We have learned quite a bit from our customers who are pork producers and would love to pass that on to you!
Here’s what we’ve learned:
Weaner Pigs 1/8 of a grass mat per day (or, 1 mat feeds 8 weaner pigs)
Rearing Pigs 1/4 of a grass mat per day
Finishing Pigs 1/2 of a grass mat per day
Sow out of season 1/2 of a grass mat per day
Sow in season 1 grass mat per day
**Most of our customers add milk or a dairy supplement to the feed daily.
Pigs prefer their feed wet; therefore, sprouts are a great feed source for them. Not only is it sweet to their palate, it is an excellent source of hydration.
Benefits of Feeding Pigs Sprouts
1. Sows come into heat faster & milk longer with a milk that has more fat, causing piglets to gain healthy weight faster!
2. Feeding sows sprouted grasses increases litter size.
3. The meat from feeder pigs changes from light pink to dark pink with a mild flavored marbling throughout.

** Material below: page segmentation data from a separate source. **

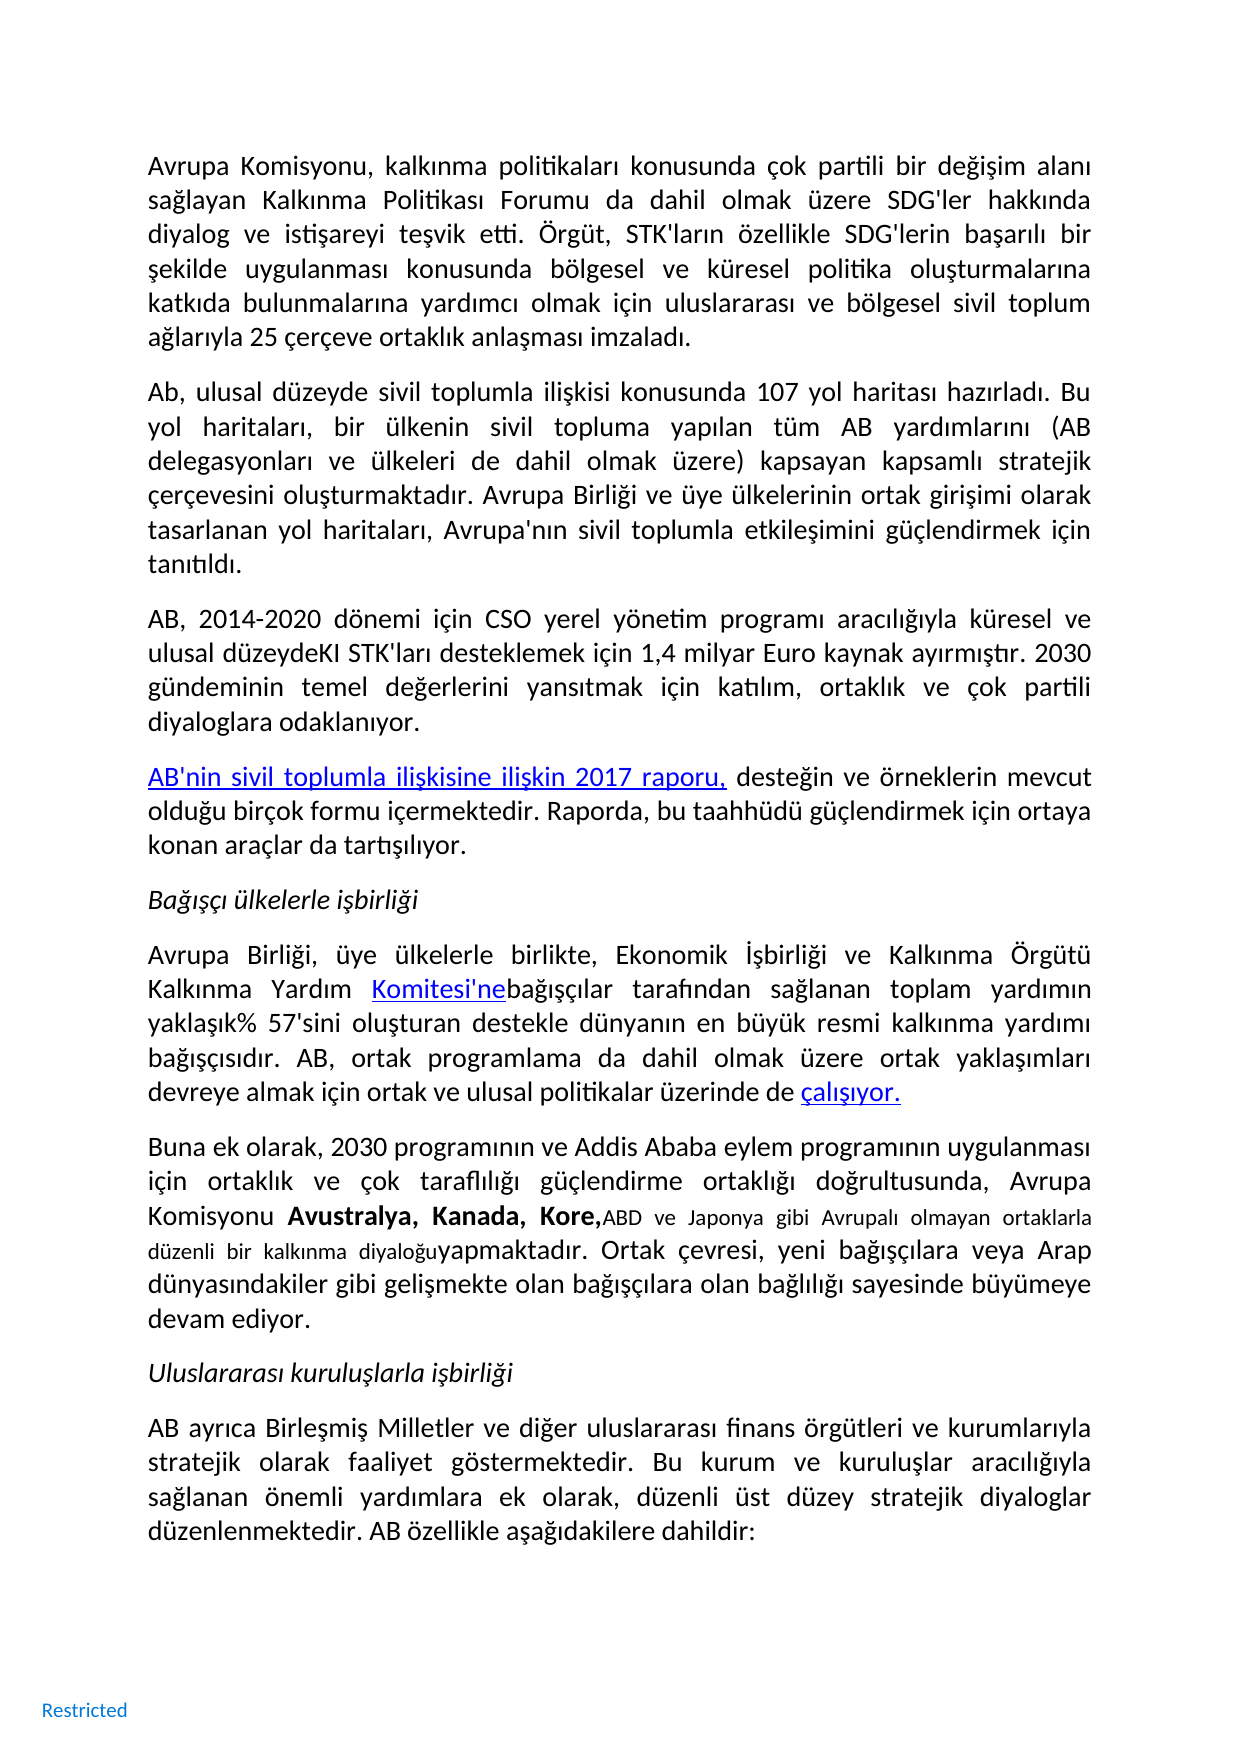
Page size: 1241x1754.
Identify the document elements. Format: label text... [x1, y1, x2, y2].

text AB'nin sivil toplumla ilişkisine ilişkin 2017 raporu, desteğin ve örneklerin mevcut olduğu birçok formu içermektedir. Raporda, bu taahhüdü güçlendirmek için ortaya konan araçlar da tartışılıyor. [148, 758, 1093, 862]
text Uluslararası kuruluşlarla işbirliği [148, 1355, 1093, 1390]
text Avrupa Komisyonu, kalkınma politikaları konusunda çok partili bir değişim alanı sağlayan Kalkınma Politikası Forumu da dahil olmak üzere SDG'ler hakkında diyalog ve istişareyi teşvik etti. Örgüt, STK'ların özellikle SDG'lerin başarılı bir şekilde uygulanması konusunda bölgesel ve küresel politika oluşturmalarına katkıda bulunmalarına yardımcı olmak için uluslararası ve bölgesel sivil toplum ağlarıyla 25 çerçeve ortaklık anlaşması imzaladı. [148, 148, 1093, 354]
text Avrupa Birliği, üye ülkelerle birlikte, Ekonomik İşbirliği ve Kalkınma Örgütü Kalkınma Yardım Komitesi'nebağışçılar tarafından sağlanan toplam yardımın yaklaşık% 57'sini oluşturan destekle dünyanın en büyük resmi kalkınma yardımı bağışçısıdır. AB, ortak programlama da dahil olmak üzere ortak yaklaşımları devreye almak için ortak ve ulusal politikalar üzerinde de çalışıyor. [148, 937, 1093, 1108]
text Ab, ulusal düzeyde sivil toplumla ilişkisi konusunda 107 yol haritası hazırladı. Bu yol haritaları, bir ülkenin sivil topluma yapılan tüm AB yardımlarını (AB delegasyonları ve ülkeleri de dahil olmak üzere) kapsayan kapsamlı stratejik çerçevesini oluşturmaktadır. Avrupa Birliği ve üye ülkelerinin ortak girişimi olarak tasarlanan yol haritaları, Avrupa'nın sivil toplumla etkileşimini güçlendirmek için tanıtıldı. [148, 374, 1093, 580]
text Buna ek olarak, 2030 programının ve Addis Ababa eylem programının uygulanması için ortaklık ve çok taraflılığı güçlendirme ortaklığı doğrultusunda, Avrupa Komisyonu Avustralya, Kanada, Kore,ABD ve Japonya gibi Avrupalı olmayan ortaklarla düzenli bir kalkınma diyaloğuyapmaktadır. Ortak çevresi, yeni bağışçılara veya Arap dünyasındakiler gibi gelişmekte olan bağışçılara olan bağlılığı sayesinde büyümeye devam ediyor. [148, 1129, 1093, 1335]
text Bağışçı ülkelerle işbirliği [148, 882, 1093, 916]
text AB ayrıca Birleşmiş Milletler ve diğer uluslararası finans örgütleri ve kurumlarıyla stratejik olarak faaliyet göstermektedir. Bu kurum ve kuruluşlar aracılığıyla sağlanan önemli yardımlara ek olarak, düzenli üst düzey stratejik diyaloglar düzenlenmektedir. AB özellikle aşağıdakilere dahildir: [148, 1410, 1093, 1548]
text AB, 2014-2020 dönemi için CSO yerel yönetim programı aracılığıyla küresel ve ulusal düzeydeKI STK'ları desteklemek için 1,4 milyar Euro kaynak ayırmıştır. 2030 gündeminin temel değerlerini yansıtmak için katılım, ortaklık ve çok partili diyaloglara odaklanıyor. [148, 601, 1093, 738]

Customers absolutely prefer the taste!
4. Increased weight gain in feeder pigs— Farmers feeding their feeder pigs sprouts rather than grain report that their animals are finishing and heading to market an average of 2 weeks sooner!
Tests and Trials
A recent trial on a pig farm showed favorable results when testing farrow sows. The sows had 2 kg of concentrated feed made specifically for pigs replaced with 2 kg of sprouted barley. In 28 days, the piglet weight was 12% higher than those piglets whose sow was on concentrated feed alone! The study concluded that the increase in healthy weight gain was due to the fact that the sow had a higher quality, higher fat milk- and more of it -because of the introduction of sprouts in her diet! This same farmer reported that after the pigs were on the sprouted grain for a consistent amount of time, his vet bills decreased by 95% and his feed costs dropped by 50%!

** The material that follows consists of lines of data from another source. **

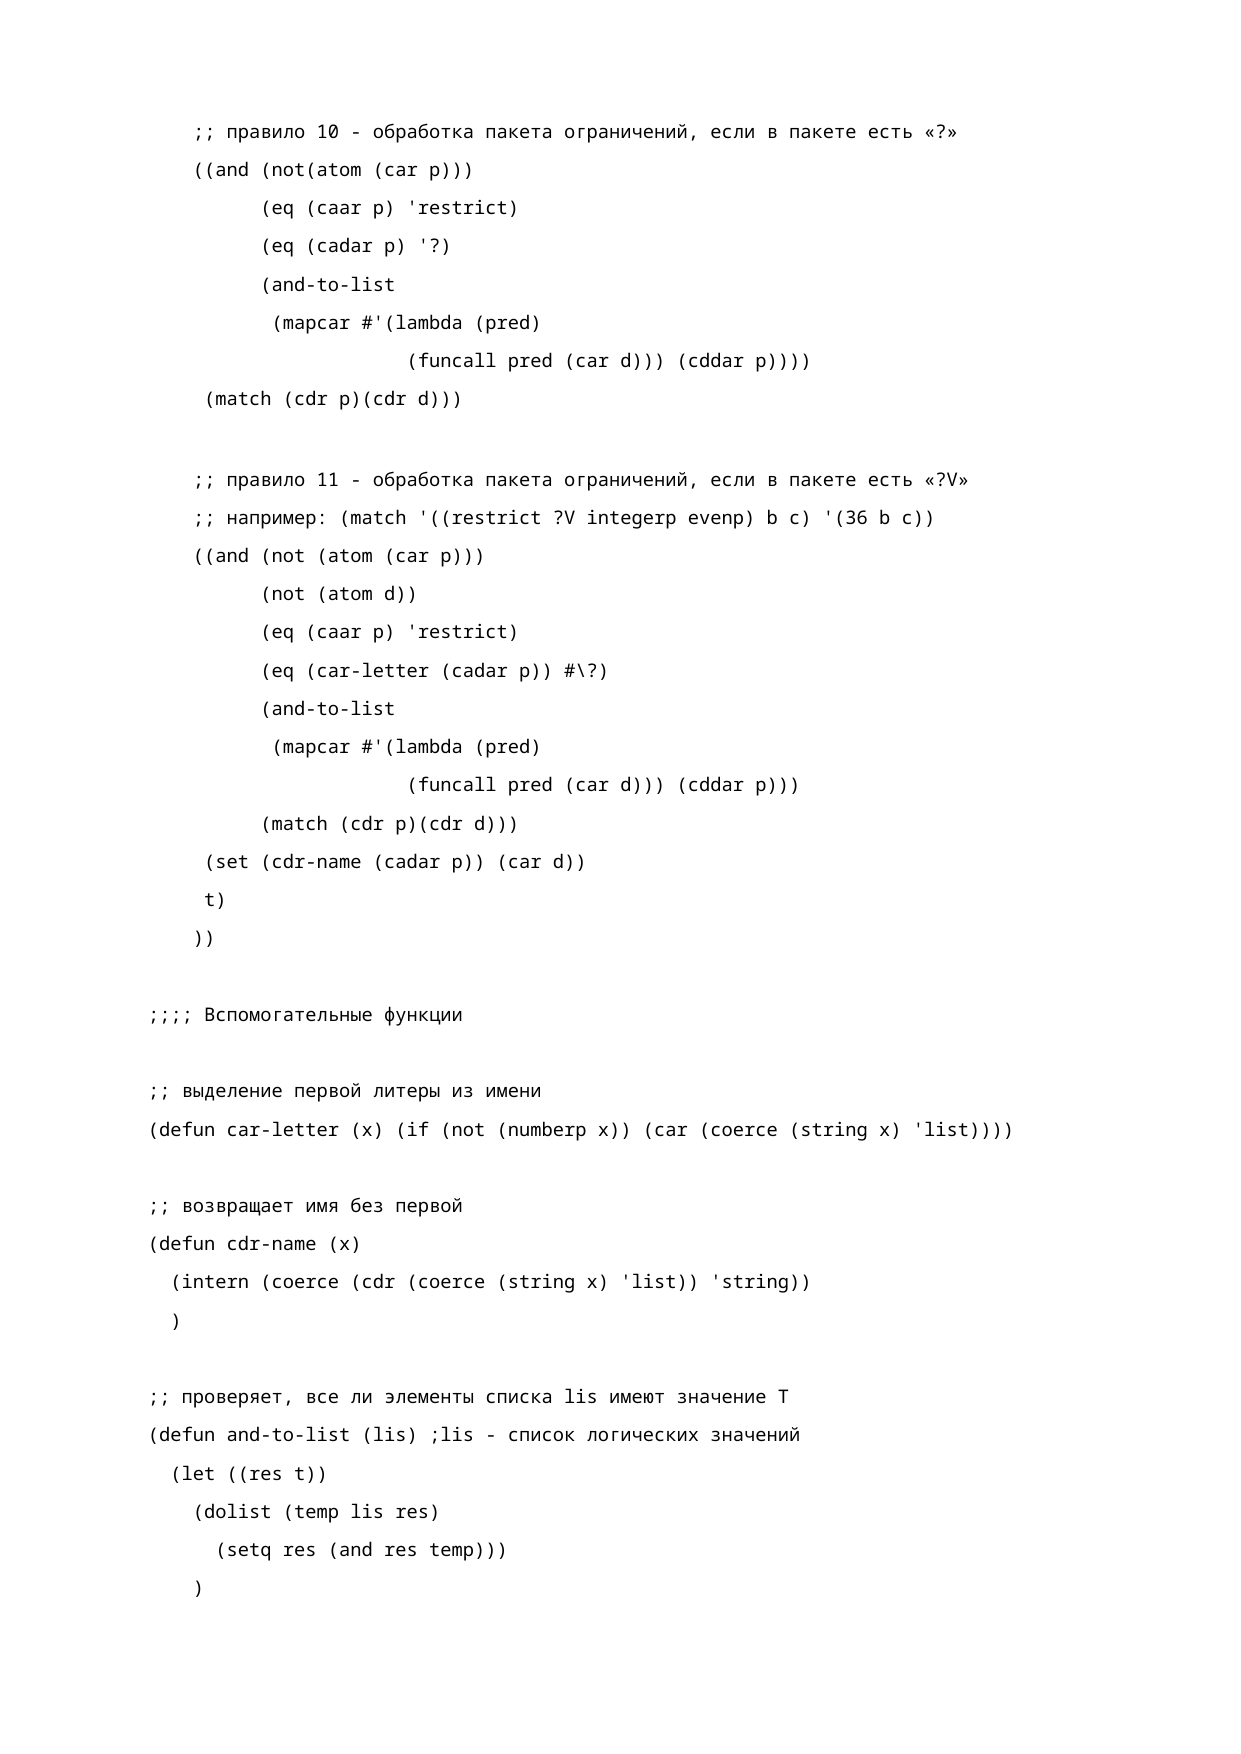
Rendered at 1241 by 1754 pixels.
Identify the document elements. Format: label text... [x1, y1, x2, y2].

text (match (cdr p)(cdr d))) [88, 810, 1152, 836]
text (setq res (and res temp))) [88, 1536, 1152, 1562]
text ((and (not (atom (car p))) [88, 542, 1152, 568]
text (funcall pred (car d))) (cddar p))) [88, 772, 1152, 797]
text ;; выделение первой литеры из имени [88, 1078, 1152, 1103]
text (eq (caar p) 'restrict) [88, 194, 1152, 220]
text ;; проверяет, все ли элементы списка lis имеют значение T [88, 1383, 1152, 1409]
text (not (atom d)) [88, 581, 1152, 606]
text ((and (not(atom (car p))) [88, 156, 1152, 182]
text (match (cdr p)(cdr d))) [88, 386, 1152, 411]
text (let ((res t)) [88, 1460, 1152, 1485]
text (defun cdr-name (x) [88, 1231, 1152, 1256]
text (and-to-list [88, 271, 1152, 297]
text ;;;; Вспомогательные функции [88, 1001, 1152, 1027]
text t) [88, 886, 1152, 912]
text (and-to-list [88, 695, 1152, 721]
text (defun and-to-list (lis) ;lis - список логических значений [88, 1422, 1152, 1447]
text (mapcar #'(lambda (pred) [88, 309, 1152, 335]
text (eq (caar p) 'restrict) [88, 619, 1152, 644]
text )) [88, 925, 1152, 950]
text ) [88, 1574, 1152, 1600]
text (defun car-letter (x) (if (not (numberp x)) (car (coerce (string x) 'list)))) [88, 1116, 1152, 1141]
text (set (cdr-name (cadar p)) (car d)) [88, 848, 1152, 874]
text ;; например: (match '((restrict ?V integerp evenp) b c) '(36 b c)) [88, 504, 1152, 530]
text ;; правило 11 - обработка пакета ограничений, если в пакете есть «?V» [88, 466, 1152, 491]
text (eq (cadar p) '?) [88, 233, 1152, 258]
text (funcall pred (car d))) (cddar p)))) [88, 347, 1152, 373]
text (dolist (temp lis res) [88, 1498, 1152, 1524]
text ) [88, 1307, 1152, 1332]
text ;; возвращает имя без первой [88, 1192, 1152, 1218]
text ;; правило 10 - обработка пакета ограничений, если в пакете есть «?» [88, 118, 1152, 144]
text (mapcar #'(lambda (pred) [88, 733, 1152, 759]
text (eq (car-letter (cadar p)) #\?) [88, 657, 1152, 683]
text (intern (coerce (cdr (coerce (string x) 'list)) 'string)) [88, 1269, 1152, 1294]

A California Hobby farmer feeding sprouts to two penned hogs reports:
“The first thing that we noticed is that feeding sprouts helped heal severe foot problems. Next, the hogs at our farm weighted 20% more than their siblings from a another farm who did not use sprouts. This was the BEST pork that I have ever eaten!”
The Bottom Dollar
Let’s begin by taking a look at “traditional” pig farm practices:
A 50# bag of standard hog grower retails at about $10. For one feeder pig, that is about a week’s worth of feed. That puts us at $40 per month, or $1.43 per day. If you’ve weaned your piglets at 30d, you’ll most likely feed them 5 months before they go to market. That’s half a ton of standard hog grower. So, for our example, let’s just keep it general and say that you are into each feeder pig $200 in feed alone before it sells.
Next, let’s look at how much you can save sprouting fresh feed daily for the same pig:
A 50# bag of barley seed will cost you anywhere from $14-$18. Let’s make it $14 for our example.

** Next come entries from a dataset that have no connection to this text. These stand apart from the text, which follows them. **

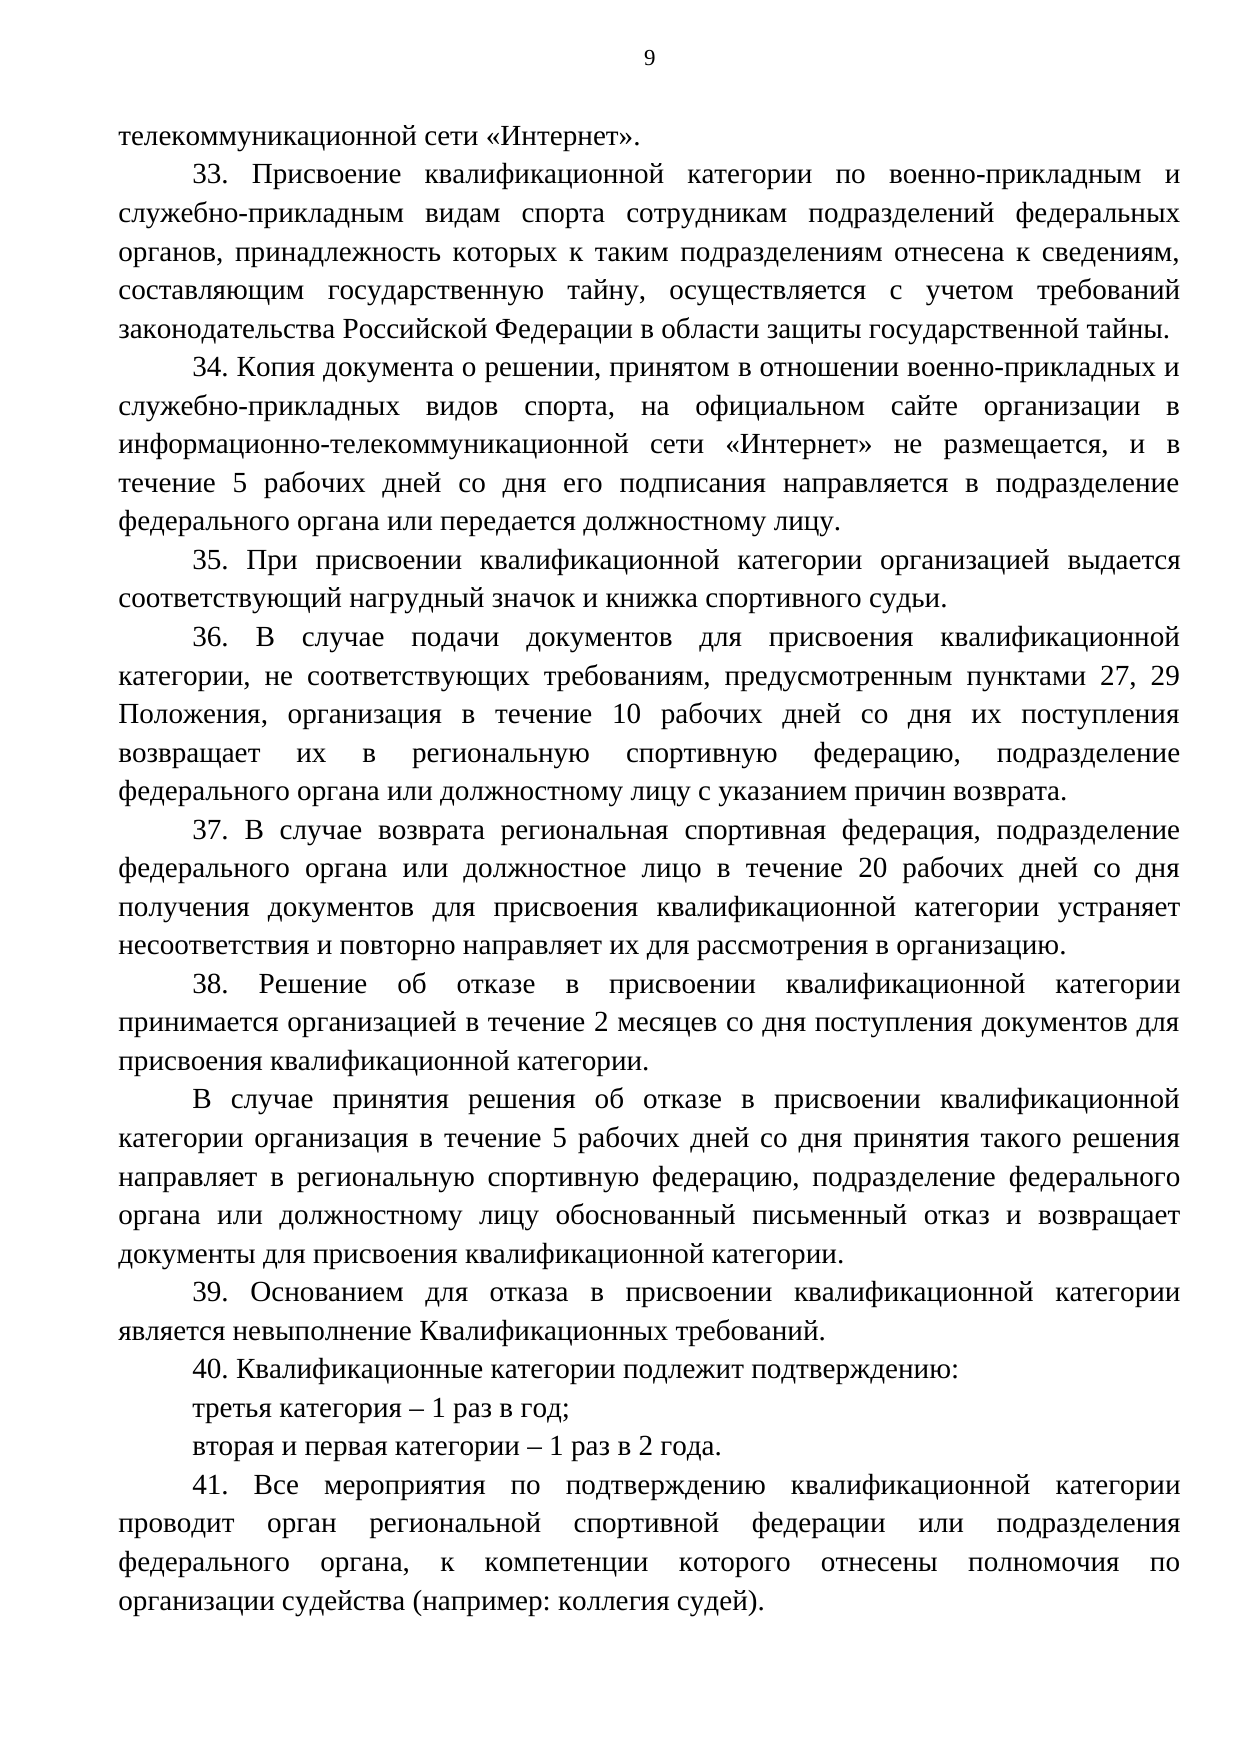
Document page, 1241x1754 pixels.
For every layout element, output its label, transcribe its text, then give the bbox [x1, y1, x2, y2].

text 37. В случае возврата региональная спортивная федерация, подразделение федерального органа или должностное лицо в течение 20 рабочих дней со дня получения документов для присвоения квалификационной категории устраняет несоответствия и повторно направляет их для рассмотрения в организацию. [118, 812, 1181, 961]
list 33. Присвоение квалификационной категории по военно-прикладным и служебно-прикладным видам спорта сотрудникам подразделений федеральных органов, принадлежность которых к таким подразделениям отнесена к сведениям, составляющим государственную тайну, осуществляется с учетом требований законодательства Российской Федерации в области защиты государственной тайны. [118, 157, 1181, 344]
list 35. При присвоении квалификационной категории организацией выдается соответствующий нагрудный значок и книжка спортивного судьи. [118, 542, 1181, 614]
list 34. Копия документа о решении, принятом в отношении военно-прикладных и служебно-прикладных видов спорта, на официальном сайте организации в информационно-телекоммуникационной сети «Интернет» не размещается, и в течение 5 рабочих дней со дня его подписания направляется в подразделение федерального органа или передается должностному лицу. [118, 349, 1181, 537]
list В случае принятия решения об отказе в присвоении квалификационной категории организация в течение 5 рабочих дней со дня принятия такого решения направляет в региональную спортивную федерацию, подразделение федерального органа или должностному лицу обоснованный письменный отказ и возвращает документы для присвоения квалификационной категории. [118, 1082, 1181, 1269]
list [118, 118, 1181, 152]
list 38. Решение об отказе в присвоении квалификационной категории принимается организацией в течение 2 месяцев со дня поступления документов для присвоения квалификационной категории. [118, 966, 1181, 1077]
list третья категория – 1 раз в год; [118, 1390, 1181, 1423]
list 40. Квалификационные категории подлежит подтверждению: [118, 1351, 1181, 1385]
text 36. В случае подачи документов для присвоения квалификационной категории, не соответствующих требованиям, предусмотренным пунктами 27, 29 Положения, организация в течение 10 рабочих дней со дня их поступления возвращает их в региональную спортивную федерацию, подразделение федерального органа или должностному лицу с указанием причин возврата. [118, 619, 1181, 807]
text 41. Все мероприятия по подтверждению квалификационной категории проводит орган региональной спортивной федерации или подразделения федерального органа, к компетенции которого отнесены полномочия по организации судейства (например: коллегия судей). [118, 1467, 1181, 1616]
list вторая и первая категории – 1 раз в 2 года. [118, 1428, 1181, 1462]
text 39. Основанием для отказа в присвоении квалификационной категории является невыполнение Квалификационных требований. [118, 1274, 1181, 1346]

First, let’s look at what it takes to get a ton of sprouts. 242 pounds of barley seed will grow a ton of sprouts. That is just less than 5 bags of barley. You’re right at $70.
Let’s break that down even further. For our example, we’ll say you have 50 feeder pigs and you’re feeding them each 1/2 a grass mat daily. (That’s on the high side for the younger pigs, but we’ll go with it.)
Our AFS 99 grows grass mats in multiples of 6 (6, 12, 18, 24, 30, or 36 mats daily) so you’ll have feed for the other animals on your farm as well! You grow 30 grass mats a day. This requires 60# of barley seed per day for a cost of $16.80. Add $2 for electricity and you’re around $19 a day to feed 50 feeder pigs (plus a few others). This figures out to be about $0.38 a day per pig!
You’ve saved $1.05 per pig x 50 pigs = $52.50 per day. That is $1575 saved in a month (30d)! For the 5 months you’re feeding these pigs sprouts vs. feed-store feed, you’ll save $7875!
So, on this end of the example, you are into each feeder pig $57 in feed alone before it sells.
Don’t forget the health of your herd will increase significantly, and will be ready for market an average 2 weeks sooner than usual!